── SOURCE DATA

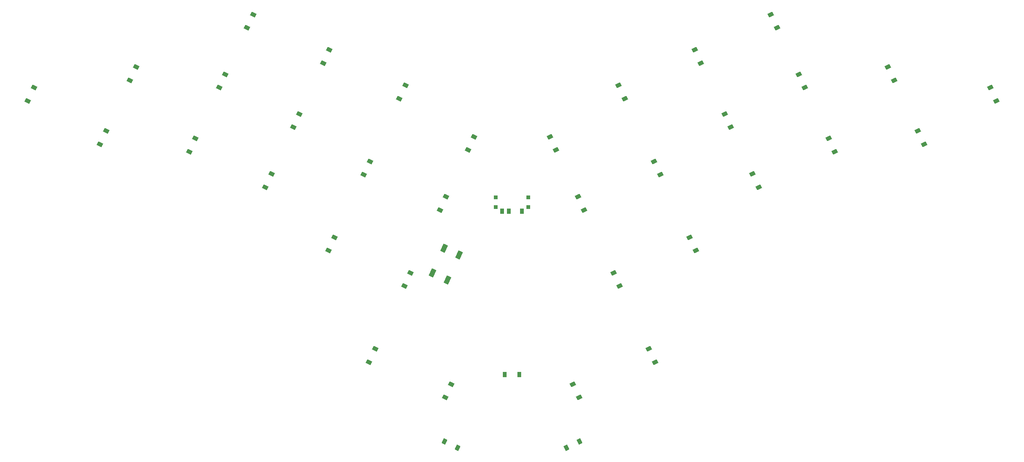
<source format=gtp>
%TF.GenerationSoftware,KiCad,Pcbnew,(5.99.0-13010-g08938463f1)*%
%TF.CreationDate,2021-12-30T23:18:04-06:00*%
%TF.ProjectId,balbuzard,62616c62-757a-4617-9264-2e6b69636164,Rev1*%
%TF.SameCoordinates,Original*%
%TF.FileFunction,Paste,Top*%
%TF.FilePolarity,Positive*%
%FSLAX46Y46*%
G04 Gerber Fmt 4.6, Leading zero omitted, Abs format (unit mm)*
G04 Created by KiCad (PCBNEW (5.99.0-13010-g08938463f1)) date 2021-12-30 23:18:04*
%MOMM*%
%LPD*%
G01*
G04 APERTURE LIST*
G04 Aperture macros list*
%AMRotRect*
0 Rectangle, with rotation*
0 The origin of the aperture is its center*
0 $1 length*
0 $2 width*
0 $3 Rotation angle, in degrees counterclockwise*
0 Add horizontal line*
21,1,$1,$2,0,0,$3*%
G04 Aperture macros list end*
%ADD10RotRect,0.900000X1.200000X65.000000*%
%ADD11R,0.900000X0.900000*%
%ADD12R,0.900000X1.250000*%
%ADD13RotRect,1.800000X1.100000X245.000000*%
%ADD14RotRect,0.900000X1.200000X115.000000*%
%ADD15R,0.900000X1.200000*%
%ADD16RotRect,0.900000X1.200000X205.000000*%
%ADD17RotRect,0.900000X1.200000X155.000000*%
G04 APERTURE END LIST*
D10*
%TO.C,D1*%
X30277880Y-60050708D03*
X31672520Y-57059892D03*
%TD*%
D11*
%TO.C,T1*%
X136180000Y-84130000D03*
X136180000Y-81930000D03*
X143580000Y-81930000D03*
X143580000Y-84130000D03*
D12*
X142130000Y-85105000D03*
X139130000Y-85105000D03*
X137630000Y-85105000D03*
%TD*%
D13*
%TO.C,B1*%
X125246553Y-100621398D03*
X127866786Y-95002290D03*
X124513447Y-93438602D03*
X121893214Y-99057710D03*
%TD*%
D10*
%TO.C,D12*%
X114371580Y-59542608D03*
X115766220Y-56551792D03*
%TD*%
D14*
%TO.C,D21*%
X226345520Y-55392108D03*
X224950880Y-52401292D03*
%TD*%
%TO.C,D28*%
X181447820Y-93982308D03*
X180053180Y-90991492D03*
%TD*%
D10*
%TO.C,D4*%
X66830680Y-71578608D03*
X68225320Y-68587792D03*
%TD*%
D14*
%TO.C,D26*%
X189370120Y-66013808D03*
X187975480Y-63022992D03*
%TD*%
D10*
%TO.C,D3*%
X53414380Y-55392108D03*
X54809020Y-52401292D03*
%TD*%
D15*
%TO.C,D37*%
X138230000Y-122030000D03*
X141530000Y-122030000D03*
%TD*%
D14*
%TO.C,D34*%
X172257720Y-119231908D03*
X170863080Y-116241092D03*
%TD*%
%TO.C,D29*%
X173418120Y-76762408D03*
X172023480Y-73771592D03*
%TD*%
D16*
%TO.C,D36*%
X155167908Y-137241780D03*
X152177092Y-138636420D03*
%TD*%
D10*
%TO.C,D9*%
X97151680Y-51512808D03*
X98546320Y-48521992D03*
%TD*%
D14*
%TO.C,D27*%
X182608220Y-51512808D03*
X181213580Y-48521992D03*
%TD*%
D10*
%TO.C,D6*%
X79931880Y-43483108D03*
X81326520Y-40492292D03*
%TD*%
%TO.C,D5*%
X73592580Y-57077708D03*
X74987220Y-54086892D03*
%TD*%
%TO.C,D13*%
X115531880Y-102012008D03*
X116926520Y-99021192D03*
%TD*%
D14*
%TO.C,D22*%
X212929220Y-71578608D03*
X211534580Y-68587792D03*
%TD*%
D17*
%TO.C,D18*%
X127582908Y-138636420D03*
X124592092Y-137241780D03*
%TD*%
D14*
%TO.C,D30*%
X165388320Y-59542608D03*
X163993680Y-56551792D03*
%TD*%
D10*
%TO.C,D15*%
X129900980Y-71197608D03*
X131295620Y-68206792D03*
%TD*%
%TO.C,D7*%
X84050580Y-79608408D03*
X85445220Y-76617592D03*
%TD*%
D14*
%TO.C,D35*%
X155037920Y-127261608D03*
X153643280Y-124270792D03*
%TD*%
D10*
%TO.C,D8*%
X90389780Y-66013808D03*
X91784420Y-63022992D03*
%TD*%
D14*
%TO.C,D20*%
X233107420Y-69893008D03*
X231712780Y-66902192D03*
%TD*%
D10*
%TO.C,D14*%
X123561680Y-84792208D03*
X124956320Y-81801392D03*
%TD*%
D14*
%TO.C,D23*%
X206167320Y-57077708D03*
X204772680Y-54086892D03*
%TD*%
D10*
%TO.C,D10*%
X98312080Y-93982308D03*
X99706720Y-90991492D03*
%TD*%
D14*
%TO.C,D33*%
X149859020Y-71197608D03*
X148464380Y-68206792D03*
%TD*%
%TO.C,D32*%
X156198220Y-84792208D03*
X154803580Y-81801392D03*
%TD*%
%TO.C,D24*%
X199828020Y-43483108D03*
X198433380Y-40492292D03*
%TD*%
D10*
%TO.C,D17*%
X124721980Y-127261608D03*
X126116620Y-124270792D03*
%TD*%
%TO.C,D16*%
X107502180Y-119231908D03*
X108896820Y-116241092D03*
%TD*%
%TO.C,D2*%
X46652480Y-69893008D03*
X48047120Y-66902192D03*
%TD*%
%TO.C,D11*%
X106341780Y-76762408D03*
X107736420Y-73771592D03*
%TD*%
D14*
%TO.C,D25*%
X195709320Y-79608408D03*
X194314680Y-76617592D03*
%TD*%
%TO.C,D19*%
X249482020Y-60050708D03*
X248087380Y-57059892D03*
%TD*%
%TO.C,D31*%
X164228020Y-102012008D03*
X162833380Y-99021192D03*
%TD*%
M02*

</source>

────

§ **PROBLEM DESCRIPTION**: What you should repeat exactly is the run of lines from the top of the listing above through the line with "X143580000Y-81930000D03*", without pictures.

§ **FINAL ANSWER**:
<source format=gtp>
%TF.GenerationSoftware,KiCad,Pcbnew,(5.99.0-13010-g08938463f1)*%
%TF.CreationDate,2021-12-30T23:18:04-06:00*%
%TF.ProjectId,balbuzard,62616c62-757a-4617-9264-2e6b69636164,Rev1*%
%TF.SameCoordinates,Original*%
%TF.FileFunction,Paste,Top*%
%TF.FilePolarity,Positive*%
%FSLAX46Y46*%
G04 Gerber Fmt 4.6, Leading zero omitted, Abs format (unit mm)*
G04 Created by KiCad (PCBNEW (5.99.0-13010-g08938463f1)) date 2021-12-30 23:18:04*
%MOMM*%
%LPD*%
G01*
G04 APERTURE LIST*
G04 Aperture macros list*
%AMRotRect*
0 Rectangle, with rotation*
0 The origin of the aperture is its center*
0 $1 length*
0 $2 width*
0 $3 Rotation angle, in degrees counterclockwise*
0 Add horizontal line*
21,1,$1,$2,0,0,$3*%
G04 Aperture macros list end*
%ADD10RotRect,0.900000X1.200000X65.000000*%
%ADD11R,0.900000X0.900000*%
%ADD12R,0.900000X1.250000*%
%ADD13RotRect,1.800000X1.100000X245.000000*%
%ADD14RotRect,0.900000X1.200000X115.000000*%
%ADD15R,0.900000X1.200000*%
%ADD16RotRect,0.900000X1.200000X205.000000*%
%ADD17RotRect,0.900000X1.200000X155.000000*%
G04 APERTURE END LIST*
D10*
%TO.C,D1*%
X30277880Y-60050708D03*
X31672520Y-57059892D03*
%TD*%
D11*
%TO.C,T1*%
X136180000Y-84130000D03*
X136180000Y-81930000D03*
X143580000Y-81930000D03*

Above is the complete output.